• [Task objective] Return, with no changes, the lines in the entries below from the line containing "Оформить заказ" to the line containing "сборке мебели. Обычно, организации, которые", including both of those lines.

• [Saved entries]

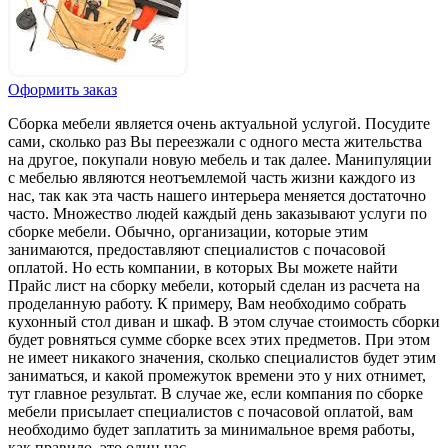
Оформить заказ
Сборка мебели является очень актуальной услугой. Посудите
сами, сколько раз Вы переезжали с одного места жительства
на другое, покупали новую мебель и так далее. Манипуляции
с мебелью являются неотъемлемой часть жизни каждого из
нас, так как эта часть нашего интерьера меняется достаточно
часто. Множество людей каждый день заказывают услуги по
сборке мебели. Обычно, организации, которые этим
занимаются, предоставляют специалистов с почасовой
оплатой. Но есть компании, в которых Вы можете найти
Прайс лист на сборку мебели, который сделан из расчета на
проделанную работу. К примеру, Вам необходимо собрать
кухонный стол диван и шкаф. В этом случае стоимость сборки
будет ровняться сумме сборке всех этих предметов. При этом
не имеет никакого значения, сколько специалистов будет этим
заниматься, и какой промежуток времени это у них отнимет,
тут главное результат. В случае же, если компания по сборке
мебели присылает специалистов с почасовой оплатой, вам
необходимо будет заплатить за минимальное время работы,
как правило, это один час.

==

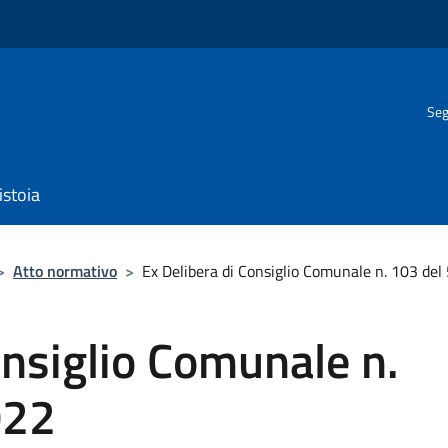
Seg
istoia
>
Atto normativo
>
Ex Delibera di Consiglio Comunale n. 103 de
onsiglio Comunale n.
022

...

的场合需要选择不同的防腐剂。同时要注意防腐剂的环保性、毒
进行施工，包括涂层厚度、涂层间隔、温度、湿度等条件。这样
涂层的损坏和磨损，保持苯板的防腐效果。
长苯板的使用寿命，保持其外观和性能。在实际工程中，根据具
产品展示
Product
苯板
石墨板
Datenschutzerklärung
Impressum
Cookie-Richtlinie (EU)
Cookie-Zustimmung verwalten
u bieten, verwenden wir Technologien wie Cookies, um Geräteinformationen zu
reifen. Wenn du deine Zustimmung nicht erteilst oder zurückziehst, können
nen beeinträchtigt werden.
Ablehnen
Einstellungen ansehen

• [Task output]
Оформить заказ
Сборка мебели является очень актуальной услугой. Посудите
сами, сколько раз Вы переезжали с одного места жительства
на другое, покупали новую мебель и так далее. Манипуляции
с мебелью являются неотъемлемой часть жизни каждого из
нас, так как эта часть нашего интерьера меняется достаточно
часто. Множество людей каждый день заказывают услуги по
сборке мебели. Обычно, организации, которые этим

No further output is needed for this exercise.